### Problem
Leave out the pictures and output the data verbatim.
[[ Data below open ]]
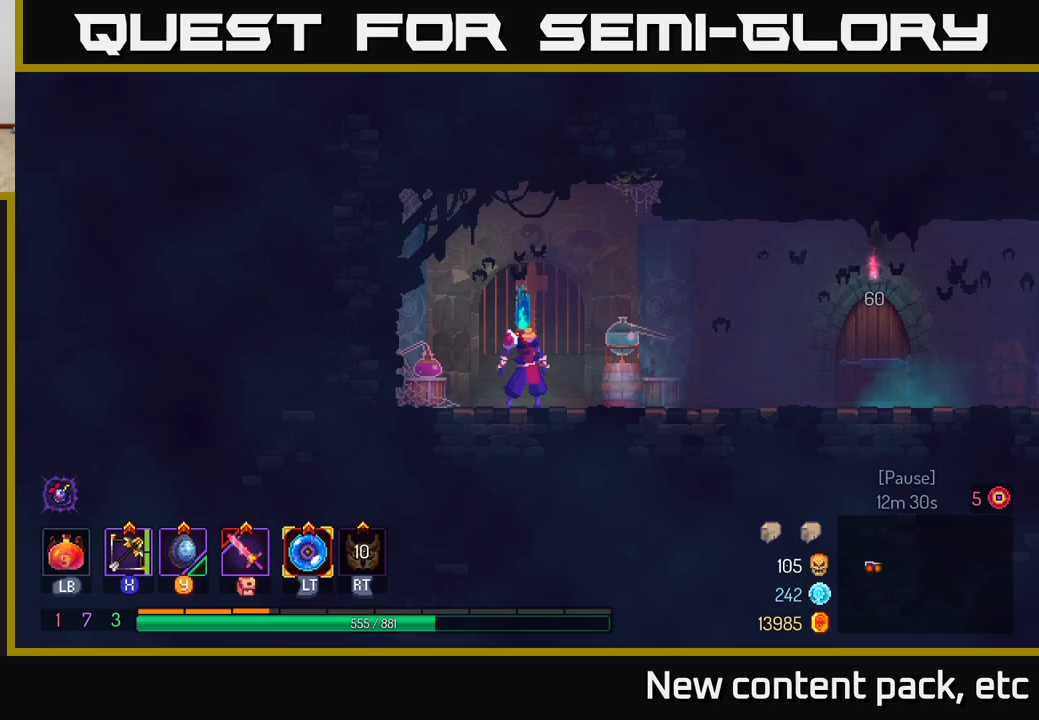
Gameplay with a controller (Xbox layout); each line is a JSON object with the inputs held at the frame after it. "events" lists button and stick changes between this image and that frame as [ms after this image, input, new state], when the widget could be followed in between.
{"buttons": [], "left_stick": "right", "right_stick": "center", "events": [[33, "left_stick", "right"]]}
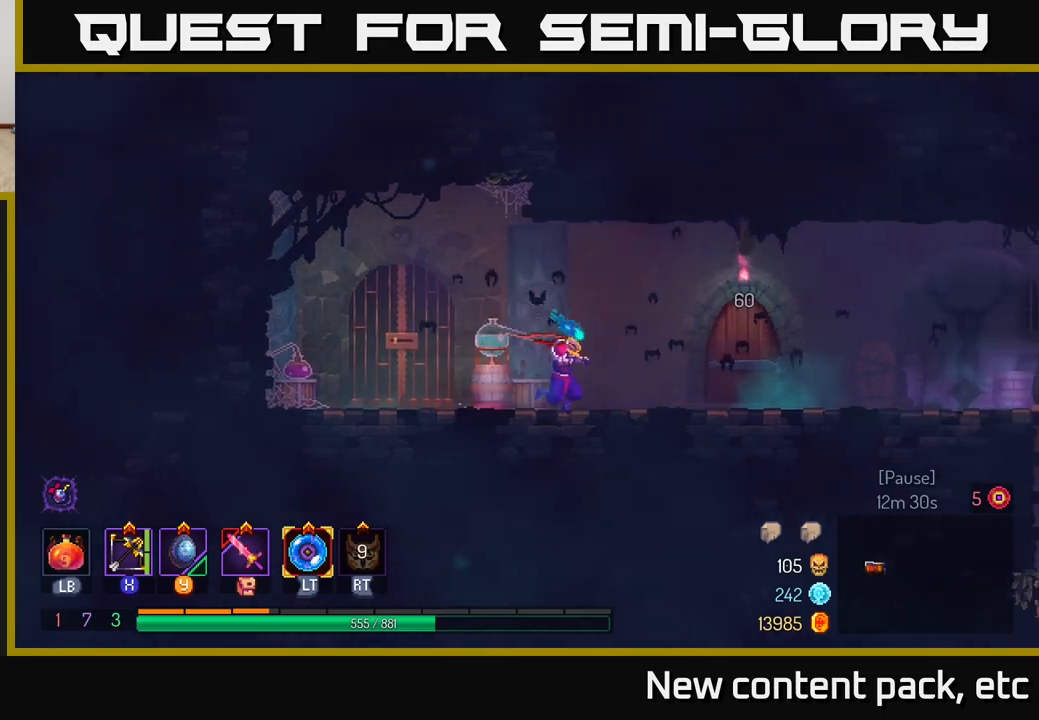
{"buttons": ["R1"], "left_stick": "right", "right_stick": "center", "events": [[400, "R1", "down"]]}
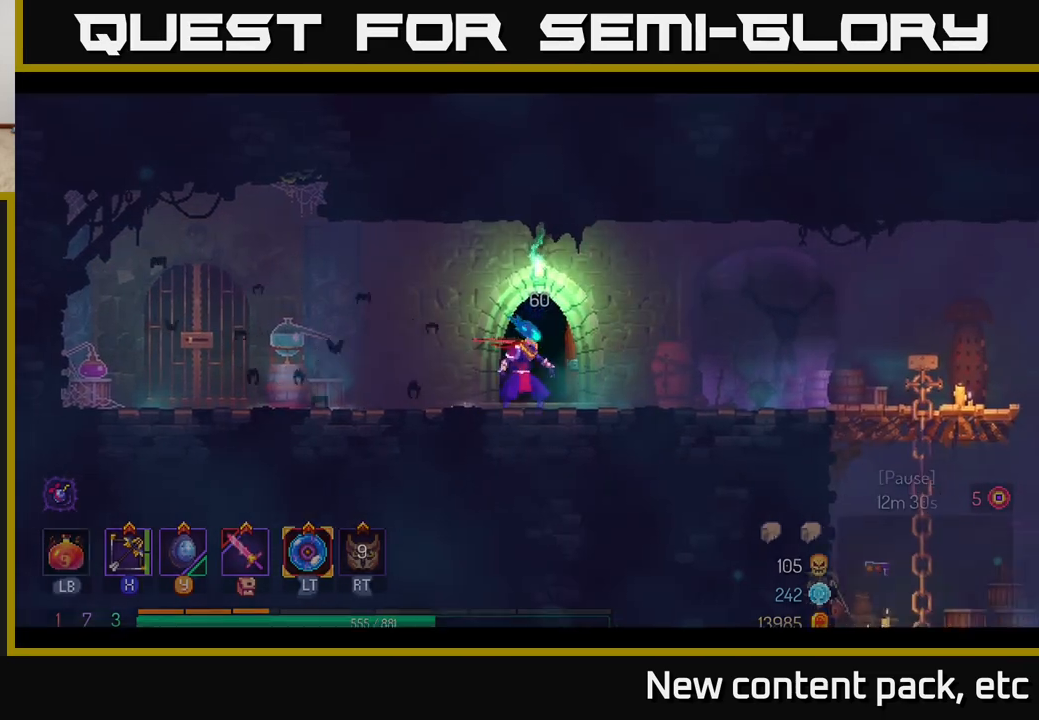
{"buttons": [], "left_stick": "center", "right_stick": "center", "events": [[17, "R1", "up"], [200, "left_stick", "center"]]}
[[ Data below closed ]]
### Response for this exercise
Gameplay with a controller (Xbox layout); each line is a JSON object with the inputs held at the frame after it. "events" lists button and stick changes between this image and that frame as [ms after this image, input, new state], when the widget could be followed in between.
{"buttons": [], "left_stick": "right", "right_stick": "center", "events": [[33, "left_stick", "right"]]}
{"buttons": ["R1"], "left_stick": "right", "right_stick": "center", "events": [[400, "R1", "down"]]}
{"buttons": [], "left_stick": "center", "right_stick": "center", "events": [[17, "R1", "up"], [200, "left_stick", "center"]]}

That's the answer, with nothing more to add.